◆ Written task:
Each entry below should be restated word for word, without any picture it contains.

◆ Data:
= = = = = = =

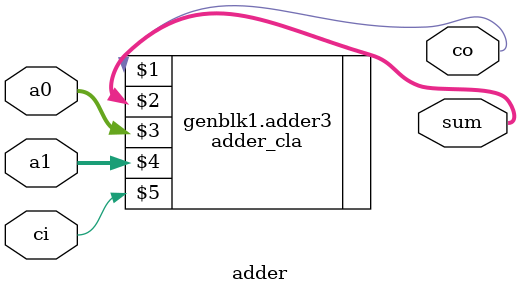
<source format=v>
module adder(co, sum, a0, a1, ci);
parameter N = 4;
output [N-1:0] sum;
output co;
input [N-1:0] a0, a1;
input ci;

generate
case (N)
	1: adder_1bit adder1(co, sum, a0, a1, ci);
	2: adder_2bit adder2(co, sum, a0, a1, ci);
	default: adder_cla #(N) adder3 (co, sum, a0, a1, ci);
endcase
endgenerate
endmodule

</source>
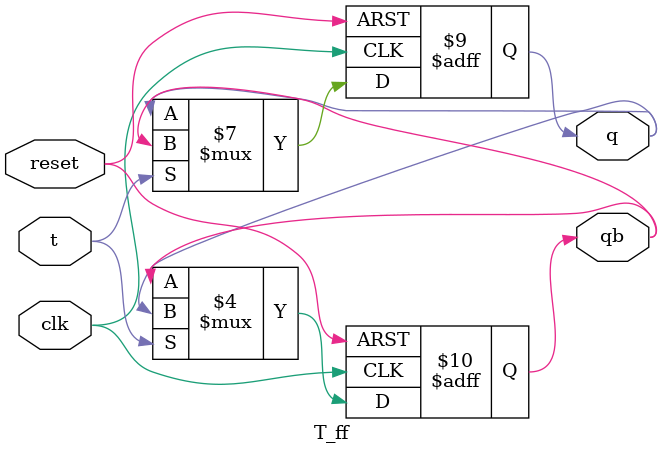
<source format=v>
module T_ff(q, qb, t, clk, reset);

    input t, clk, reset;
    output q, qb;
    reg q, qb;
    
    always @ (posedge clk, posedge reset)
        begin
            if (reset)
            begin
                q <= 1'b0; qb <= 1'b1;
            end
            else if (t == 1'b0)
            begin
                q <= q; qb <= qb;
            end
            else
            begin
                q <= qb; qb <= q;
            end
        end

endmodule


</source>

= = = = = = =

◆ Response:
<source format=v>
module adder(co, sum, a0, a1, ci);
parameter N = 4;
output [N-1:0] sum;
output co;
input [N-1:0] a0, a1;
input ci;

generate
case (N)
	1: adder_1bit adder1(co, sum, a0, a1, ci);
	2: adder_2bit adder2(co, sum, a0, a1, ci);
	default: adder_cla #(N) adder3 (co, sum, a0, a1, ci);
endcase
endgenerate
endmodule

</source>
<source format=v>
module T_ff(q, qb, t, clk, reset);

    input t, clk, reset;
    output q, qb;
    reg q, qb;
    
    always @ (posedge clk, posedge reset)
        begin
            if (reset)
            begin
                q <= 1'b0; qb <= 1'b1;
            end
            else if (t == 1'b0)
            begin
                q <= q; qb <= qb;
            end
            else
            begin
                q <= qb; qb <= q;
            end
        end

endmodule


</source>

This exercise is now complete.